* _TASK TO CARRY OUT_
Transcribe every entry word for word.

* _INFORMATION SHOWN_
BEGIN
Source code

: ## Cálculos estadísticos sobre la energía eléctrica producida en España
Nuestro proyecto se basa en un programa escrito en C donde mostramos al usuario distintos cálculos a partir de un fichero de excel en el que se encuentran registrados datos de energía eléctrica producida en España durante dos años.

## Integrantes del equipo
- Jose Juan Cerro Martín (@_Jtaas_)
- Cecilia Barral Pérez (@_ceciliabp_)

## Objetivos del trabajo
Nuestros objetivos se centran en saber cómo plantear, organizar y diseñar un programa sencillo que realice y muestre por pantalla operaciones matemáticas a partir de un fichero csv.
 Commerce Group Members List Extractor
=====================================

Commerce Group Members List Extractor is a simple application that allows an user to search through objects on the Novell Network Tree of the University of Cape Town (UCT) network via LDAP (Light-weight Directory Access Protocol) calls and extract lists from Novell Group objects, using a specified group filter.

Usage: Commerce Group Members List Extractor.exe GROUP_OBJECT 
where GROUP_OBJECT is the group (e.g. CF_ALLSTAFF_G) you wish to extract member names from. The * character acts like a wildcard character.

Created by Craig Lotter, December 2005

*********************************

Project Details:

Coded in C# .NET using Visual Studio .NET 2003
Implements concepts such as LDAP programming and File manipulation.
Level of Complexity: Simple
END
* _ANSWER_
Source code

: ## Cálculos estadísticos sobre la energía eléctrica producida en España
Nuestro proyecto se basa en un programa escrito en C donde mostramos al usuario distintos cálculos a partir de un fichero de excel en el que se encuentran registrados datos de energía eléctrica producida en España durante dos años.

## Integrantes del equipo
- Jose Juan Cerro Martín (@_Jtaas_)
- Cecilia Barral Pérez (@_ceciliabp_)

## Objetivos del trabajo
Nuestros objetivos se centran en saber cómo plantear, organizar y diseñar un programa sencillo que realice y muestre por pantalla operaciones matemáticas a partir de un fichero csv.
 Commerce Group Members List Extractor
=====================================

Commerce Group Members List Extractor is a simple application that allows an user to search through objects on the Novell Network Tree of the University of Cape Town (UCT) network via LDAP (Light-weight Directory Access Protocol) calls and extract lists from Novell Group objects, using a specified group filter.

Usage: Commerce Group Members List Extractor.exe GROUP_OBJECT 
where GROUP_OBJECT is the group (e.g. CF_ALLSTAFF_G) you wish to extract member names from. The * character acts like a wildcard character.

Created by Craig Lotter, December 2005

*********************************

Project Details:

Coded in C# .NET using Visual Studio .NET 2003
Implements concepts such as LDAP programming and File manipulation.
Level of Complexity: Simple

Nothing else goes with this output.